L’autre élément à noter, c’est l’évaluation récente des partis politiques. Cela a permis de clarifier le nombre exact de partis existants et de déterminer ceux qui sont en règle. Cette initiative vise à rationaliser la vie politique et à renforcer la transparence.
Atteintes aux droits de l’homme
Sur le plan des droits de l’homme, la situation s’est gravement détériorée. Plusieurs médias ont été fermés et des leaders politiques ainsi que des activistes de la société civile, souvent des voix dissidentes, sont contraints à l’exil. Deux membres du Front National pour la Défense de la Constitution (FNDC), Foniké Mengué et Billa Bah, sont portés disparus depuis le 9 juillet 2024. De plus, plusieurs jeunes ont été tués par balles sans qu’aucune enquête n’ait été ouverte pour identifier les auteurs de ces assassinats.
Innovations constitutionnelles
Malgré ce climat tendu, l’avant-projet de la nouvelle Constitution propose plusieurs innovations importantes. Tout d’abord, le bicaméralisme parlementaire avec la création d’un parlement à deux niveaux, composé d’une assemblée et d’un sénat, chargés d’approuver toutes les nominations à des hautes fonctions civiles et militaires.
Ensuite, l’encadrement des pouvoirs du Président par la limitation des attributions du Président de la République et la clarification de ses relations avec les pouvoirs législatif et judiciaire pour éviter un présidentialisme renforcé.
De plus, le renforcement de l’indépendance judiciaire est proposé par la révision de la composition du Conseil Supérieur de la Magistrature et la réduction de l’influence du ministre de la Justice afin de garantir une justice plus indépendante.
Par ailleurs, la réorganisation de l’espace partisan introduit la candidature indépendante aux élections nationales (à l’exception de la proportionnelle), afin de réduire l’hégémonie des partis politiques et de recentrer les citoyens au cœur de la vie politique.

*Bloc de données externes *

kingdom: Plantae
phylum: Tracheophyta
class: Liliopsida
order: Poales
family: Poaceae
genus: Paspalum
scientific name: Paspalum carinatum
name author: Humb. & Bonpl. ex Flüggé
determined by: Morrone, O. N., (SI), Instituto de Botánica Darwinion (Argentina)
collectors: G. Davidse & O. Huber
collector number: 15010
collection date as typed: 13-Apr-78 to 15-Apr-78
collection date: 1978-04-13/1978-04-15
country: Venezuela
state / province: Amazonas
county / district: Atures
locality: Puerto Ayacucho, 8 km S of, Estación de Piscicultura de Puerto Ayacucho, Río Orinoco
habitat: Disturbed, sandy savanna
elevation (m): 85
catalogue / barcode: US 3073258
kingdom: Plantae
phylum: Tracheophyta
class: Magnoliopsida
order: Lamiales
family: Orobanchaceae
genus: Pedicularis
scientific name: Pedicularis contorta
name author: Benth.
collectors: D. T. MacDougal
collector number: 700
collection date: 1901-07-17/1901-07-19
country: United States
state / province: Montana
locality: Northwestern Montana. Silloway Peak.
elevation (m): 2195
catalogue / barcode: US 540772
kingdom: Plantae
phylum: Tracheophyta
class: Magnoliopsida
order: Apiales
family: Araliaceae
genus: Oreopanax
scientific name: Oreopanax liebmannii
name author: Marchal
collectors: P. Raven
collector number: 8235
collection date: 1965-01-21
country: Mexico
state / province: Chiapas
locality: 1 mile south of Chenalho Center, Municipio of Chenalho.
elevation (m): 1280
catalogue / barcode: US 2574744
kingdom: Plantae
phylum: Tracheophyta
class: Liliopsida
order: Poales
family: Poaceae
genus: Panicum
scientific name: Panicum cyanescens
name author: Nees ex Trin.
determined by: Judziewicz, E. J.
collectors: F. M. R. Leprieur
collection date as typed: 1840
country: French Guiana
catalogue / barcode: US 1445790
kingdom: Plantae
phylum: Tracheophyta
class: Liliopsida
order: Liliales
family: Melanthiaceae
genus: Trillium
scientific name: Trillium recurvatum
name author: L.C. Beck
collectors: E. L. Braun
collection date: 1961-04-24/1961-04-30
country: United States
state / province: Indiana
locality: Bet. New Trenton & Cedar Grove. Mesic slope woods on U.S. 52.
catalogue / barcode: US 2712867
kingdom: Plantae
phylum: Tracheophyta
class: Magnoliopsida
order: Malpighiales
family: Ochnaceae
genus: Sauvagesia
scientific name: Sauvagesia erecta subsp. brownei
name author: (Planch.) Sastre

En outre, l’éducation gratuite jusqu’à l’âge de 16 ans est instaurée.
Enfin, le service militaire obligatoire est institué à partir de 18 ans, selon les règles définies par l’État.
Contrairement à la Constitution de 2020 où le Président de la République est élu pour un mandat de 6, dans l’avant-projet de la Constitution, le Président de la République est élu pour un mandat de 5 ans renouvelable une fois.